Northern Iowa Panthers

It’s hard to watch a loved one see a beloved pastime fall apart before their eyes. As the son of a Kansas Jayhawk and brother of a perennially upset Georgetown Hoya, I’ve had my share of the experience. And in 2010 I learned the only thing I would ever know about the University of Northern Iowa that I would until they became a Nonconfriend: They beat Kansas. In thrilling fashion, the now-Terps Nonconfriend upset the No. 1-seed Jayhawks in the second round of the NCAA tournament. Props.

A LOOK BACK: The Terps righted the ship among the Virgin Islands, turning in a strong defensive performance and holding — an albeit weak 0-5 Nonconfriend — Marist to 26 percent from the field. Defensive focus led the Terps to create points in transition as players such as goateed guard Varun Ram worked to force turnovers and easy buckets. After a tight first 18 minutes, the Terps strung together several runs and came away from the first round of the Paradise Jam with a 68-43 win and a day off Saturday to snorkel and catamaran-ride.

COMING INTO THE CARIBBEAN: The Northern Iowa Panthers are beating the teams they should. They trounced the mighty 2-1 Kohawks of Coe College and beat down Loyola Marymount in a 90-81 outburst in their first-round game that struck a nerve for coach Mark Turgeon and the Terps the other night. They’ve also lost to fellow March spoilers George Mason and Ohio. Oh, and they played an exhibition with Minnesota’s Bemidji State, aka the greatest Nonconfriend there ever once was, also apparently a bottled water company.

STRENGTHS: The Panthers can score in bunches. In their wins, they’ve scored 86 and 90 points. Stick them with a half-competent defense though, and that number plummets. Do the Terps have a half-competent defense? Seems Oregon State would have a different answer than Marist. The Panthers have four players averaging in double figures: guard Deon Mitchell, forward Chip Rank, guard Matt Bohannon and forward Seth Tuttle, so the Terps will need to be guarding the perimeter and the paint to limit the Panthers’ options.

WEAKNESSES: Long gone are the boys who shocked the world against the Jayhawks in 2010. The last players from that team — which won Northern Iowa’s second and third NCAA tournament games that year — graduated last year. And in their places are seven new players: five freshmen and two transfers, including a former Hoo from Virginia, guard Paul Jesperson. The Panthers only returned two starters this year, and have one senior on their entire roster. As was clear in a back-and-forth affair with an upperclassman-laden George Mason squad that eventually snatched victory from the jaws of defeat, it doesn’t seem the Panthers have the mettle just yet.

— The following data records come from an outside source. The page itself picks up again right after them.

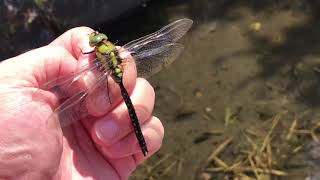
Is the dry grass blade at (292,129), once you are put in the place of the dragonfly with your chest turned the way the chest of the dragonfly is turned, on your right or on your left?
on your right

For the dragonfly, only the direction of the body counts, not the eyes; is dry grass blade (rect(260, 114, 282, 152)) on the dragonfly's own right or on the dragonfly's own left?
on the dragonfly's own right

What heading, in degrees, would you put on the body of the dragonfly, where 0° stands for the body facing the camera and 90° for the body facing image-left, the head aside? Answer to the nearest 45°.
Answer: approximately 135°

CAMPUS CONNECTION: The Panthers have Mark Turgeon’s number. The corn-fed boys of Cedar Falls, Iowa, racked up a 9-5 record against Turgeon’s Wichita State Shockers in the seven seasons Turgeon was at the helm, or atop the silo I guess. The Missouri Valley Conference foes traded blows for the first nine games in Turgeon’s tenure, as the Shockers went 4-5. But after a Jan. 24, 2005 win in Cedar Falls, the Shockers went on to drop four straight games to the Panthers over two seasons.

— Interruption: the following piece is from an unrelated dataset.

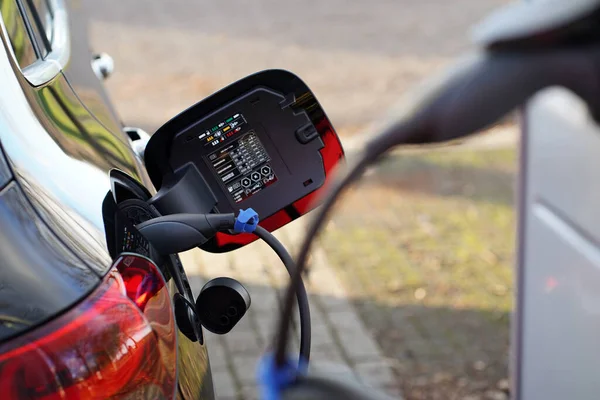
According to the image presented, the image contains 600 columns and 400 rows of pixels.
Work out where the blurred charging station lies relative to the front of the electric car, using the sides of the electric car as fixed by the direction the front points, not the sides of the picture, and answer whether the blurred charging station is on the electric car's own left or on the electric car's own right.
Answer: on the electric car's own right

FUN FACT: When we Terps grow bored of Looney’s Pub and Cornerstone Grill & Loft, we can hop on the Metro or zip up to Baltimore. New York’s a Chinatown bus ride away and Baltimore-Washington International Airport is always at our beck and call. For the Panthers of Cedar Falls? There’s always the Ice House Museum. It’s America’s only museum “that combines an original ice house with an extensive collection of ice harvesting artifacts and archives” about the days when Cedar Falls used to store thousands of pounds of frozen Cedar River in a brick circular building to keep dead animals from rotting. Sure it’s a 3-mile trek down busy Walnut Street from the campus, but being able to get a rare glimpse into the pre-refrigerated age of warm drinks and curdled milk is the kind of magic that’s well worth the half-hour walk on Friday nights. Sadly the museum is closed for the season, but we’re all champing at the bit for that May reopening. It’s just so chill.

TERP CONFIDENCE LEVEL: Eight out of 10. Center Shaquille Cleare is getting into the swing of things a little closer to his Bahamas home; Director of Basketball Performance Kyle Tarp is putting something in the Terps’ water. The boys are loose. The time is ripe for a win.

NEXT NONCONFRIEND: Either my long-beloved hometown Friars from Providence College or the LaSalle Explorers in the Paradise Jam championship in the third-place game. And for the sake of all that’s holy, I’m begging for the former. Until then though, keep your friends close and your Nonconfriends closer.